• MATERIAL SUPPLIED
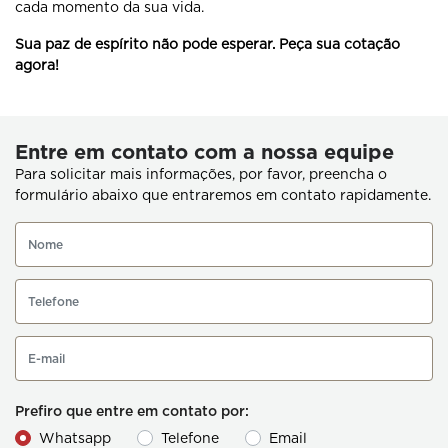
cada momento da sua vida.
Sua paz de espírito não pode esperar. Peça sua cotação
agora!
Entre em contato com a nossa equipe
Para solicitar mais informações, por favor, preencha o
formulário abaixo que entraremos em contato rapidamente.
Prefiro que entre em contato por:
Whatsapp
Telefone
Email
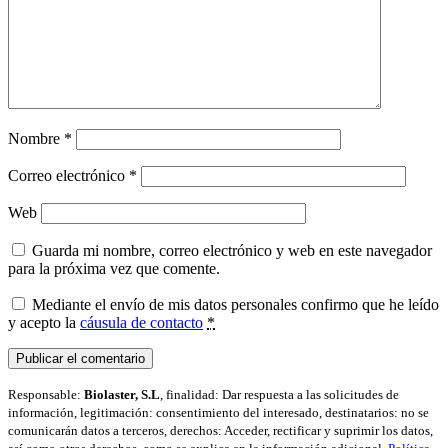
Nombre
*
Correo electrónico
*
Web
Guarda mi nombre, correo electrónico y web en este navegador
para la próxima vez que comente.
Mediante el envío de mis datos personales confirmo que he leído
y acepto la
cáusula de contacto
*
Responsable:
Biolaster, S.L
, finalidad: Dar respuesta a las solicitudes de
información, legitimación: consentimiento del interesado, destinatarios: no se
comunicarán datos a terceros, derechos: Acceder, rectificar y suprimir los datos,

• ACTION ITEM
Copy the text from all of the data above word for word, and leave the pictures out of your answer.

• OUTPUT FOR THIS TASK
cada momento da sua vida.
Sua paz de espírito não pode esperar. Peça sua cotação
agora!
Entre em contato com a nossa equipe
Para solicitar mais informações, por favor, preencha o
formulário abaixo que entraremos em contato rapidamente.
Prefiro que entre em contato por:
Whatsapp
Telefone
Email
Nombre
*
Correo electrónico
*
Web
Guarda mi nombre, correo electrónico y web en este navegador
para la próxima vez que comente.
Mediante el envío de mis datos personales confirmo que he leído
y acepto la
cáusula de contacto
*
Responsable:
Biolaster, S.L
, finalidad: Dar respuesta a las solicitudes de
información, legitimación: consentimiento del interesado, destinatarios: no se
comunicarán datos a terceros, derechos: Acceder, rectificar y suprimir los datos,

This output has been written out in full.